Конечно, спрятать голову — не выход, но такового и не существует. Что бы не происходило снаружи, ему никак нельзя противодействовать: что может сделать слепой? В мучительном ожидании прошла минута, вторая. Ничего не изменилось. Источник шума, доносящегося снаружи, казалось, быстро менял свое местоположение, то туда, то сюда, иногда сразу навстречу самому себе, то затихая, то нарастая. И скоро Тирр заметил, что шум этот постоянно менял громкость, тембр, составные звуки. Безусловно, это не пожар, но что–то иное. А когда до него долетели звуки речи на неизвестном языке, стало понятно: ничего страшного не происходит. Специфический быстро перемещающийся ревущий и шуршащий шум — обычное явление здесь. По крайней мере, местных обитателей это не тревожит.
Рассвет. Вот оно что. Окна–то прозрачные для солнечных лучей. Начался новый день, мир снаружи ожил, проснулся, зашумел, задвигался. А Тирру приснился старый кошмар, плавно переходящий из сна в явь. Уставший, измотанный, он совсем забыл о том, что оказался на поверхности, а не в подземье. Что ж, у нового мира обнаруживается все больше и больше сходства с прежним.
Тирр вытащил из ножен кинжал и после непродолжительной возни вслепую отрезал от шерстяного одеяла, которым укрывался, продолговатый лоскут. Завязал себе глаза и рискнул вытащить голову из–под покрывала. Повязка слегка раздражала чувствительную кожу лица, но зато от света защищала отлично.
Наощупь он отыскал свою котомку, достал немного припасенного сушеного мяса рофов и перекусил, слегка сожалея о том, что оставшаяся рофятина — последняя, которую он съест в своей жизни. Тирру нравился вкус мяса рофов, хоть оно и считалось преимущественно едой низкородных илитиири. Но вряд ли ему повезло настолько, чтоб в мире, куда его занес побег, водились рофы.
Подкрепившись, беглец разулся, снял верхнюю одежду и поудобнее устроился на кровати. Конечно, его ждало множество важных дел, но нечего и думать о том, чтобы что–то предпринимать при свете солнца. Это будет крепкой помехой в первое время, придется вести исключительно ночную жизнь, но, если вдуматься, пока что весьма мудро будет бодрствовать, когда весь мир спит. Все, что ни делается — все к лучшему.
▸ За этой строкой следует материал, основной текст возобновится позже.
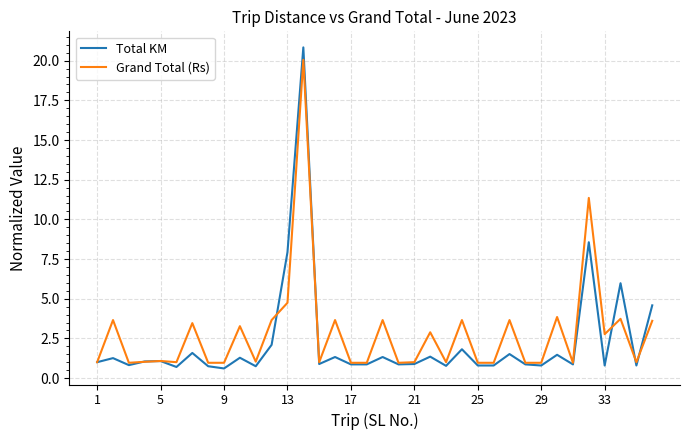

Which series has the widest spread of values?

Total KM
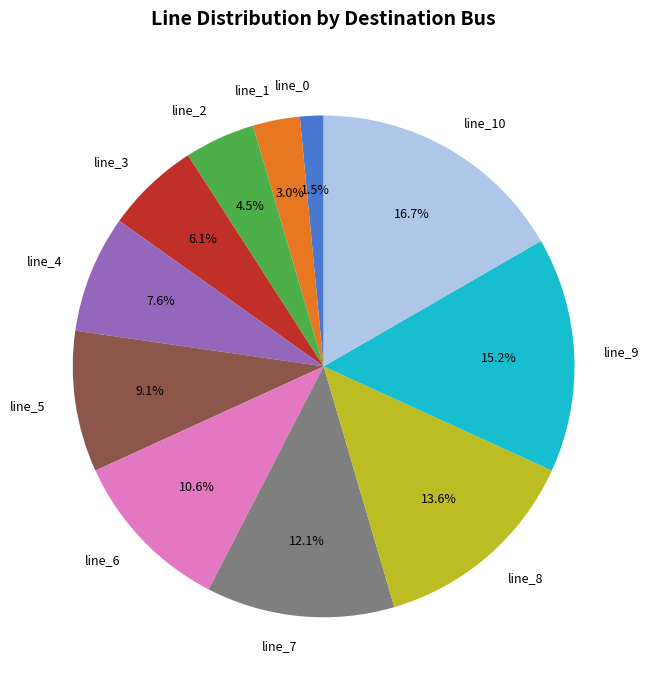

Combined, do line_1 and line_2 account for over 50%?

No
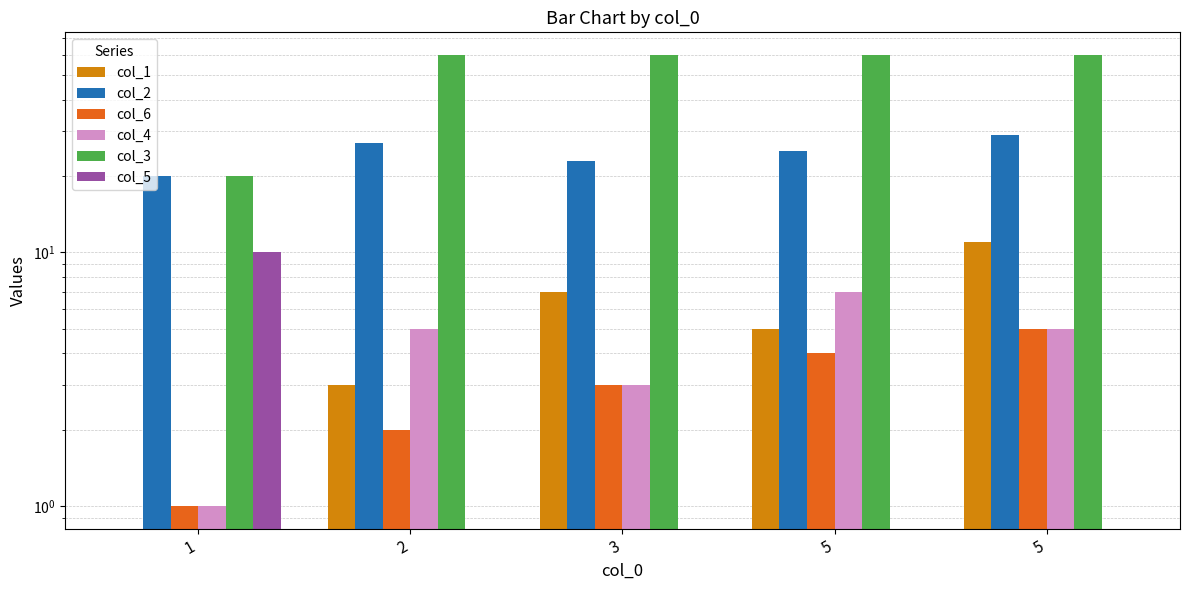

Is it true that col_4 equals 7 at 5?

False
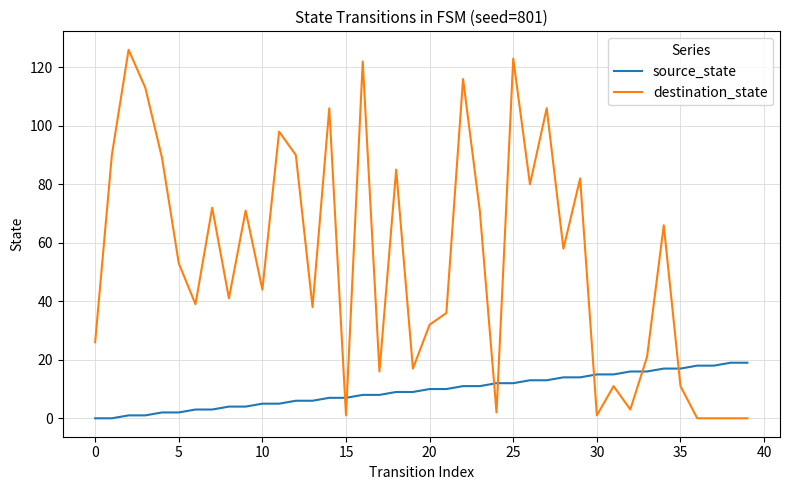

True or false: source_state and destination_state intersect in this chart.

True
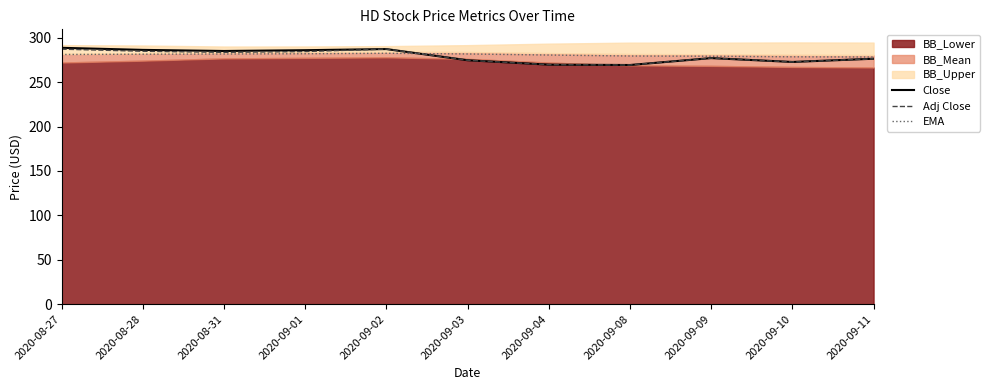

What is the maximum value for EMA?

282.5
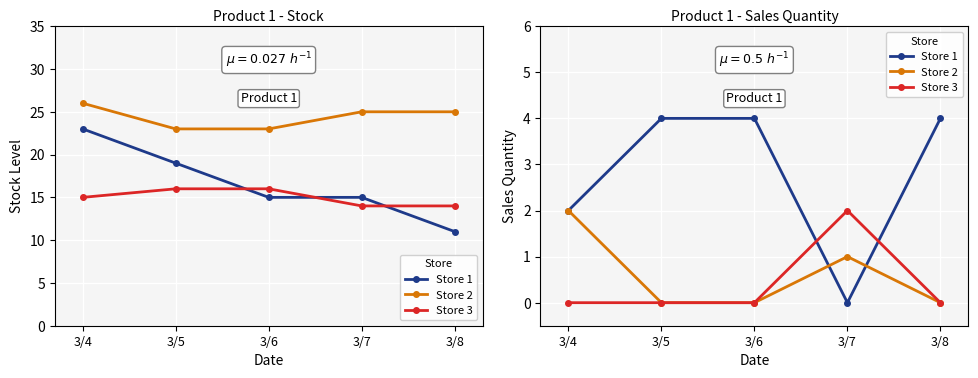

What is the spread (max minus min) of values at 3/6?

4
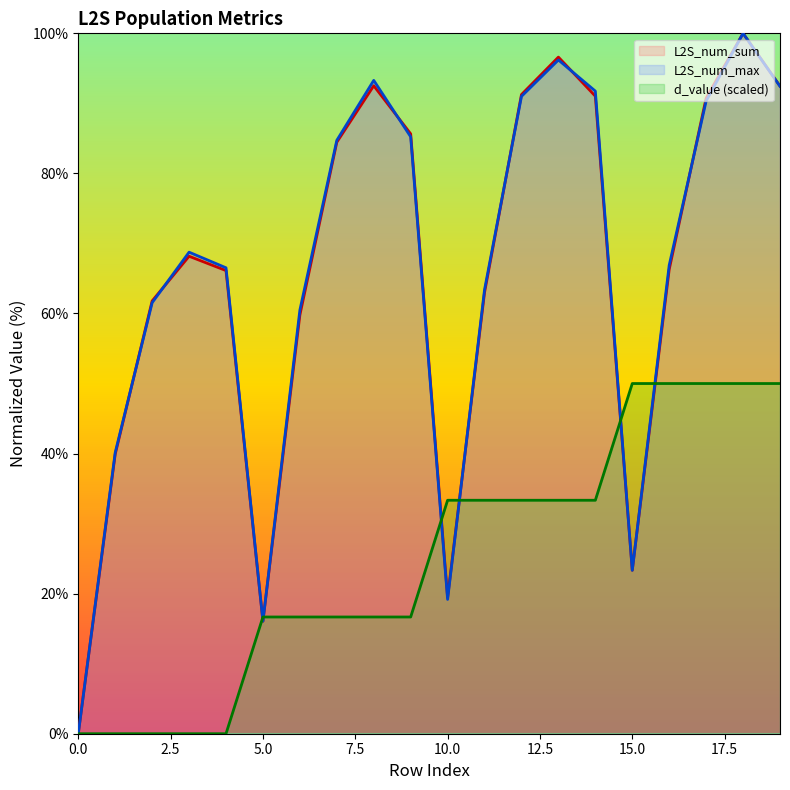

Between 0 and 7, which series saw the biggest shift?

L2S_num_max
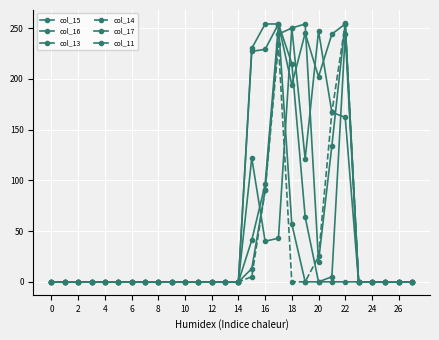

How many distinct data groups are displayed?

6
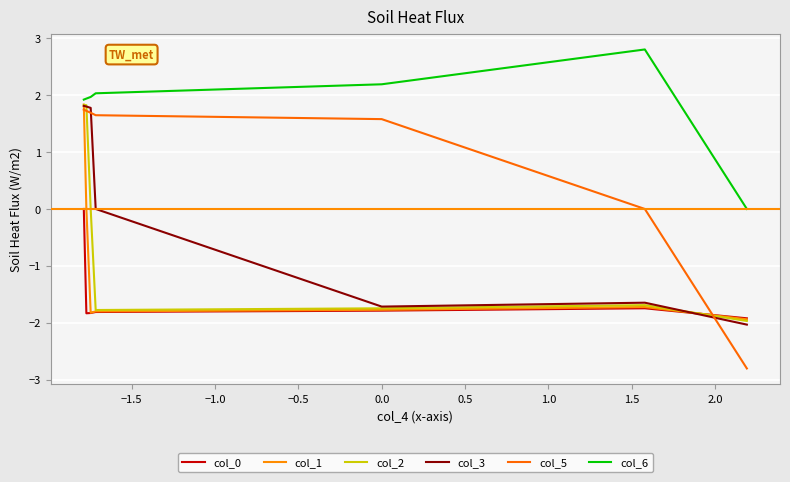

Does the chart have visible grid lines?

Yes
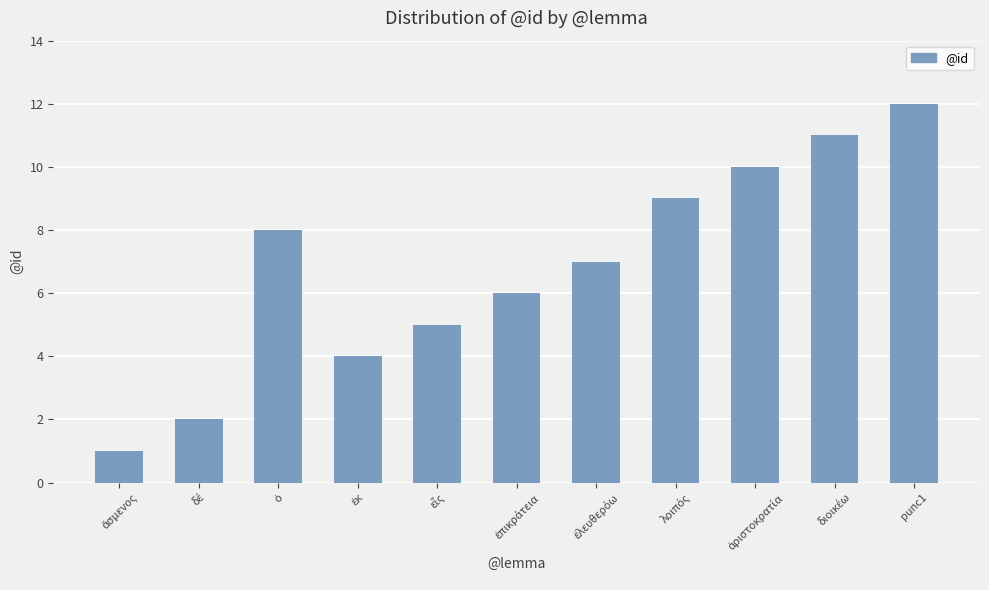

Which category has the lowest value across all series?

ἄσμενος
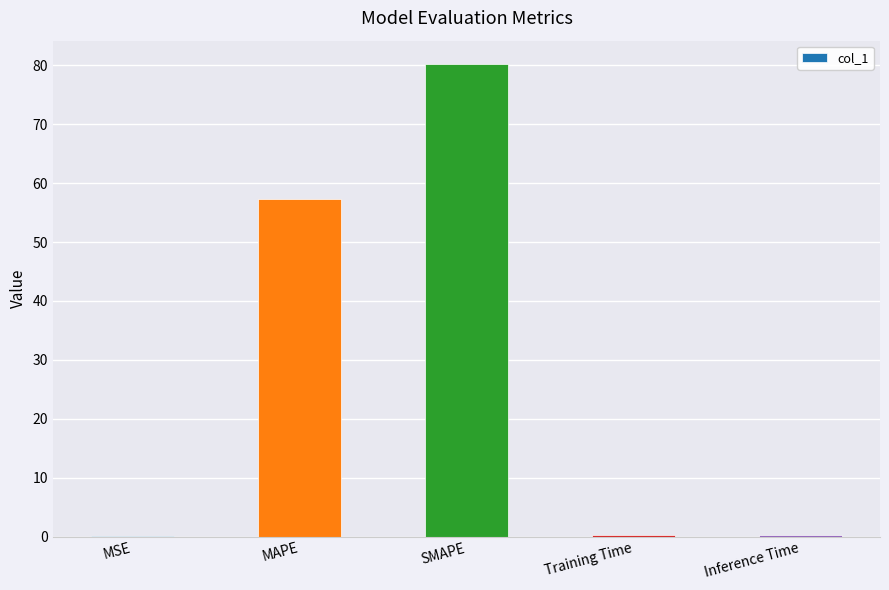

What value does the data have at SMAPE?

80.2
Однако заснуть оказалось не так–то просто. Мир снаружи шумел раз в десять сильнее, чем Мили–Магтир в разгар боевой тренировки. Тирр вздохнул и пошарил рукой вокруг, прикидывая, чем бы заткнуть уши.
Граф Серж де Мор поудобней перехватил меч, внимательно следя, когда хитрый эльф сделает первый выпад. Двуручник — не очень хороший выбор против противника с двумя короткими клинками, который умеет ими пользоваться да еще и одинаково хорошо владеет обеими руками. Но за поединком наблюдает прекрасная дама, и он не может спасовать.